Have you sufficiently documented how the data was created such that other scientists in your field will be able to reuse it? - If there is a standard or commonly used format for your datatype, is your data in that format? If no standard exists, is your data in a format that can be easily used by most people with open source software (e.g., tables as a CSV or text file, rather than a Microsoft Excel spreadsheet)? - Is your data organized in a clear and reasonable structure that others will be able to understand? - If you answered no to any of these questions, your dataset is not yet ready for a permanent identifier through Data Commons Curated Data. Please continue to work on your dataset until it meets these requirements. Data will be reviewed by a curator to ensure that it meets these requirements.
If you would like to make your data public, but it is not complete and/or stable, you may request data hosting in the Data Commons.
Question 3: Is your data suitable for reuse in scientific analyses?
- Is your data of the type and format that allow it to be reused in other analyses?
- Are you prepared to supply metadata for your dataset?
- Does your dataset or metadata include sufficient instructions (e.g., a Readme file) such that someone in your field can understand how to reuse the data?
Question 4: Is there a canonical repository for your data?
- Does a canonical repository exist for your data?

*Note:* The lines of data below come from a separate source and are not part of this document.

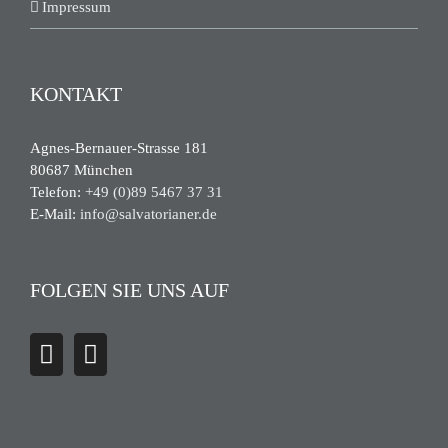
Impressum
KONTAKT
Agnes-Bernauer-Strasse 181
80687 München
Telefon:
+49 (0)89 5467 37 31
E-Mail:
info@salvatorianer.de
FOLGEN SIE UNS AUF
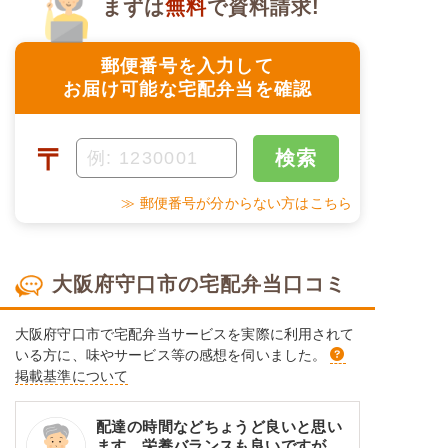
まずは
無料
で資料請求!
郵便番号を入力して
お届け可能な宅配弁当を確認
〒
検索
≫ 郵便番号が分からない方はこちら
大阪府守口市の宅配弁当口コミ
大阪府守口市で宅配弁当サービスを実際に利用されて
いる方に、味やサービス等の感想を伺いました。
掲載基準について
配達の時間などちょうど良いと思い
ます。栄養バランスも良いですが、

Examples include NCBI, EBI, and MG-RAST.
- If a canonical repository exists, you should use it. CyVerse is there to help fill a gap, not replace an existing resource.
If you answered No
- If you answered no to any of these questions, your data may be suitable for a DOI, but not through Data Commons Curated Data. You should consider other repositories that are not geared specifically toward data analysis, such as your institution's library, Dryad, or Figshares.
If your data was generated by or input for an analysis algorithm or software that you developed yourself, please consider making the method available through CyVerse infrastructure (e.g., the Discovery Environment or Atmosphere) as well.